If X predicts Y in the superpopulation (regardless of causality), the correlation will indeed be real. The only possible definition I can think of for a “false” correlation is one that does not exist in the superpopulation, but which appears in your sample due to sampling variability. Statistical methodology is in general more than adequate to discuss whether the appearance of correlation in your sample is due to real correlation in the superpopulation. You do not need causal inference to reason about this question. Moreover, confounding is not relevant.
Confounding and causal inference are only relevant if you want to know whether the correlation in the superpopulation is due to the causal effect of X on Y. You can certainly define the causal effect as the “actual real relationship”, but then I don’t understand how it is distinct from causation.
Right. Which is the problem randomization attempts to correct for, which I think of as a separate problem from causation.
No. Randomization abolishes confounding, not sampling variability
If your problem is sampling variability, the answer is to increase the power.
If your problem is confounding, the ideal answer is randomization and the second best answer is modern causality theory.
Statisticians study the first problem, causal inference people study the second problem
Intersample variability is a type of confound. Increasing sample size is another method for reducing confounding due to intersample variability. Maybe you meant intrasample variability, but that doesn’t make much sense to me in context. Maybe you think of intersample variability as sampling error? Or maybe you have a weird definition of confounding?
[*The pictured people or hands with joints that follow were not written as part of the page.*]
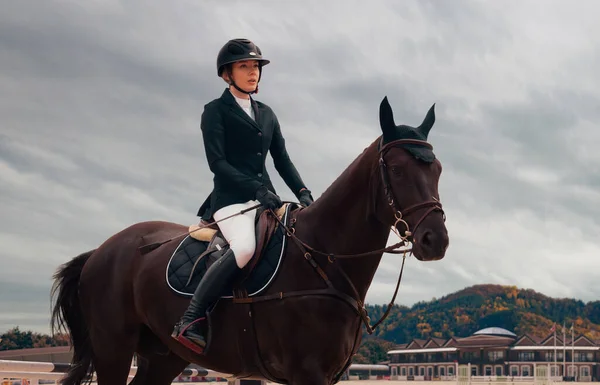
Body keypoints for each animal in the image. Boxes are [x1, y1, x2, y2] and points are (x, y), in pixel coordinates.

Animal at [49, 96, 448, 384]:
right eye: (396, 169)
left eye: (438, 170)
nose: (436, 240)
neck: (321, 259)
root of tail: (100, 251)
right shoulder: (307, 372)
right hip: (113, 350)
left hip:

Either way, confounding is a separate problem from causation. You can isolate the confounding variables from the independent variable to determine the correlation between x and y without determining a causal relationship. You can also determine the presence of a causal relationship without isolating the independent variable from possible confounding variables.
The nonrandomized studies are determining causality; they’re just doing a worse job at isolating the independent variable, which is what gwern appears to be talking about here.
No it isn’t
I use the standard definition of confounding based on whether E(Y| X=x) = E(Y| Do(X=x)), and think about it in terms of whether there exists a backdoor path between X and Y.
The concept of confounding is defined relative to the causal query of interest. If you don’t believe me, try to come up with a coherent definition of confounding that does not depend on the causal question.
With standard statistical techniques you will be able to determine the correlation between X and Y. You will also be able to determine the correlation between X and Y conditional on Z. These are both valid questions and they are both are true correlations. Whether either of those correlations is interesting depends on your causal question and on whether Z is a confounder for that particular query.
No you can’t. (Unless you have an instrumental variable, in which case you have to make the assumption that the instrument is unconfounded instead of the treatment of interest)
Anders_H, you are much more patient than I am!
(re: last sentence, also have to assume no direct effect of instrument, but I am sure you knew that, just emphasizing the confounding assumption since discussion is about confounding).
Grand parent’s attitude is precisely what is wrong with LW culture’s complete and utter lack of epistemic/social humility (which I think they inherited from Yudkowsky and his planet-sized ego). Him telling you of all people that you are using a weird definition of confounding is incredibly amusing.